YOUR ASSIGNMENT:
Which lines in the listing below contain the word "Proceso", matching its capitalization exactly? Pick out each such line and copy it in full.

EXCERPTED RECORDS:
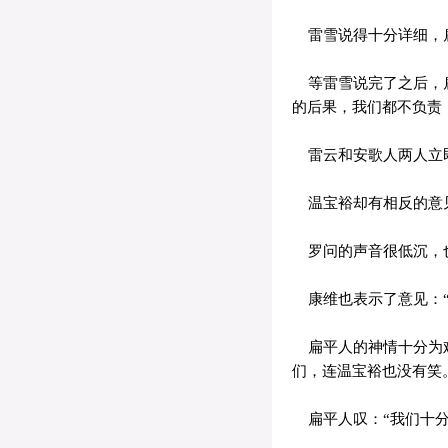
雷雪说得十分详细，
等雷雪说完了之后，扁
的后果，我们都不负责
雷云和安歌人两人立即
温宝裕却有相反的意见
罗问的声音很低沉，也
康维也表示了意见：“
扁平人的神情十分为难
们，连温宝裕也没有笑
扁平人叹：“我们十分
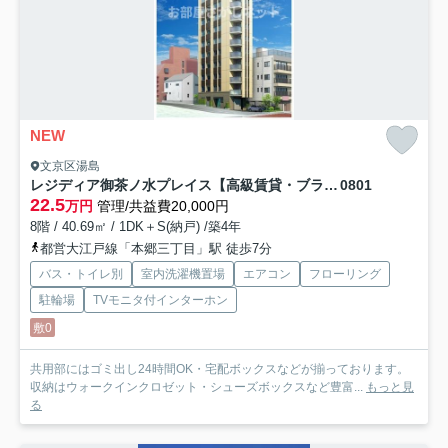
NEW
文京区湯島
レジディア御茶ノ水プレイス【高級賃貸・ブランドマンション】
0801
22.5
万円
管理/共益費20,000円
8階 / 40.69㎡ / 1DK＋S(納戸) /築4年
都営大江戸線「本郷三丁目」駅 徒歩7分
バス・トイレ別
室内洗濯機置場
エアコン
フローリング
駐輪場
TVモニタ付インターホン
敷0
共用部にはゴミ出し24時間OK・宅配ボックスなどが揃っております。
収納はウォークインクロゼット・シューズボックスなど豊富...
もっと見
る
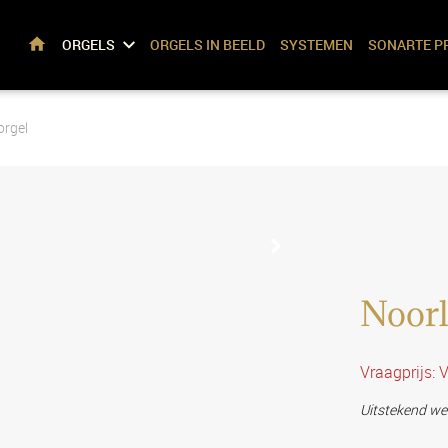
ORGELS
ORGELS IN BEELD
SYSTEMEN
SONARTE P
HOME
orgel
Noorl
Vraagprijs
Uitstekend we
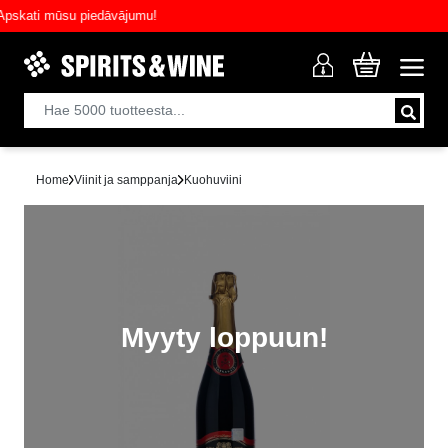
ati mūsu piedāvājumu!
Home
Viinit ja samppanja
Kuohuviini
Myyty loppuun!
--
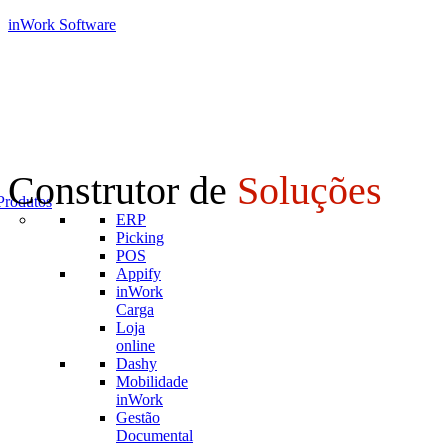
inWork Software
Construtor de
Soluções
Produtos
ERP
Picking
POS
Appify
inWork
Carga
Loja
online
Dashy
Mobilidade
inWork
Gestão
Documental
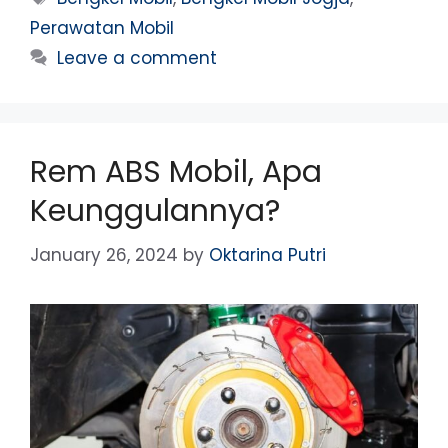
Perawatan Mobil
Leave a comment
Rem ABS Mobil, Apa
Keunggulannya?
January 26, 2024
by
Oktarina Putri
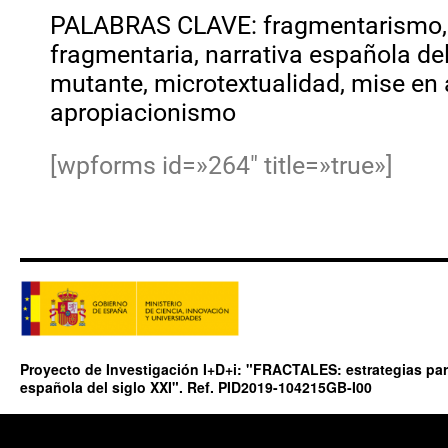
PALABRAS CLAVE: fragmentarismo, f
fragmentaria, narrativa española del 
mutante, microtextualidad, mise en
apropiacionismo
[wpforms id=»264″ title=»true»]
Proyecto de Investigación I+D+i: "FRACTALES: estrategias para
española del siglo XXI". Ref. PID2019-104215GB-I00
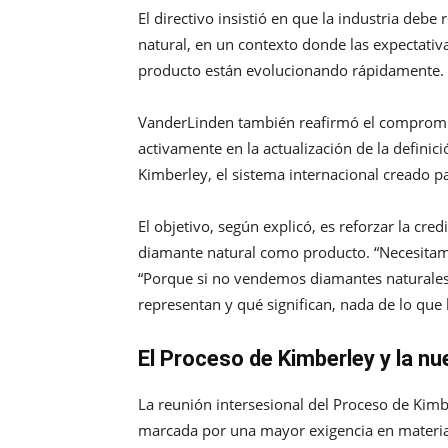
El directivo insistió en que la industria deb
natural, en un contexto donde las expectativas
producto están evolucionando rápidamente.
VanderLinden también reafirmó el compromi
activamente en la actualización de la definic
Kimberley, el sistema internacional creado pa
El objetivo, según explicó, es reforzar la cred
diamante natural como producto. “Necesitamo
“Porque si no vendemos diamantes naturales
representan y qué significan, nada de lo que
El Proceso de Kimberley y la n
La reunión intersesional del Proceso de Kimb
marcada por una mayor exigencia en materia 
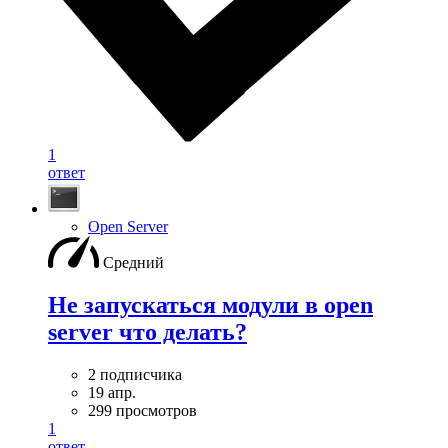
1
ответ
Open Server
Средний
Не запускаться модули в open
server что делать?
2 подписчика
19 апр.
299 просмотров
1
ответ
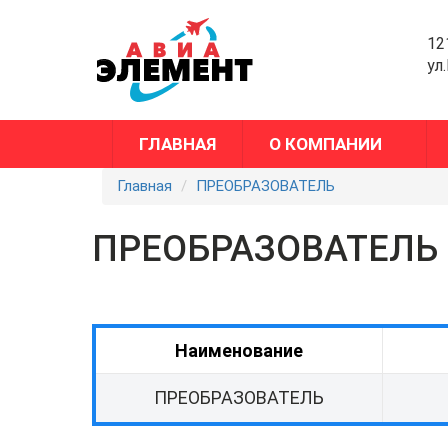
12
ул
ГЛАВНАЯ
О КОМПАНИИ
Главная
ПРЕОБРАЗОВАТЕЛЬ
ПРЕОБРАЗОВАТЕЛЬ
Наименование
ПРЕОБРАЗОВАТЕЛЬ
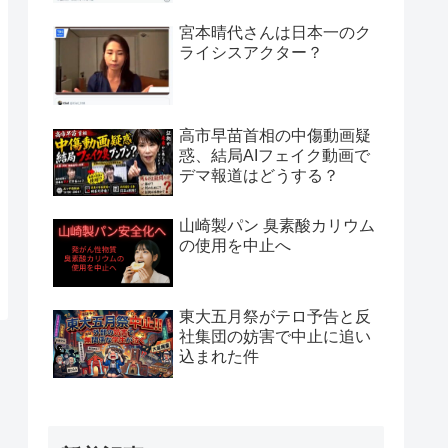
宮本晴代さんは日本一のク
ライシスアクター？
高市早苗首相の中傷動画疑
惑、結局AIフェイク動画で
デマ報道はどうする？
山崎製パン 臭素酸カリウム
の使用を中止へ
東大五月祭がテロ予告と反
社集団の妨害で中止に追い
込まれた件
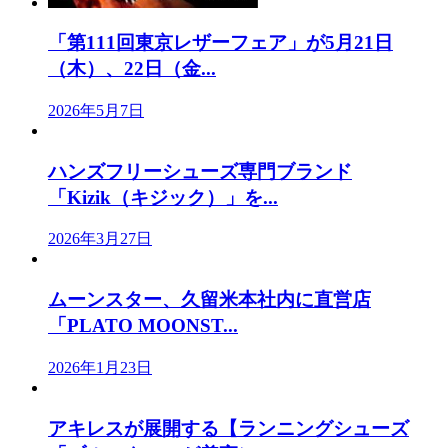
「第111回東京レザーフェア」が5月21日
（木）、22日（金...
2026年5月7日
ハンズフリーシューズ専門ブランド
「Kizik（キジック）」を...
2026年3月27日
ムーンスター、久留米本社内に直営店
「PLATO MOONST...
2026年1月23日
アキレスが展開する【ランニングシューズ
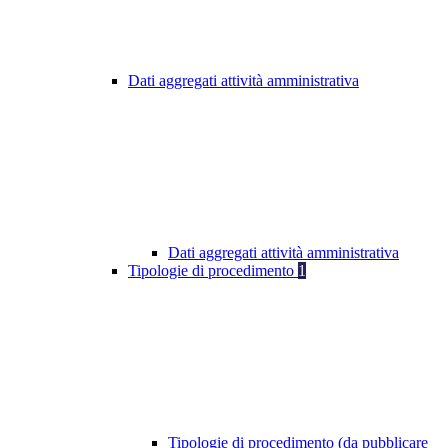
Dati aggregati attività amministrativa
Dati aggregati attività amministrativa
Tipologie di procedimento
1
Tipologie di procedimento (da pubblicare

SOLUTION TO THIS EXERCISE:
El Proceso de Kimberley y la n
La reunión intersesional del Proceso de Kimb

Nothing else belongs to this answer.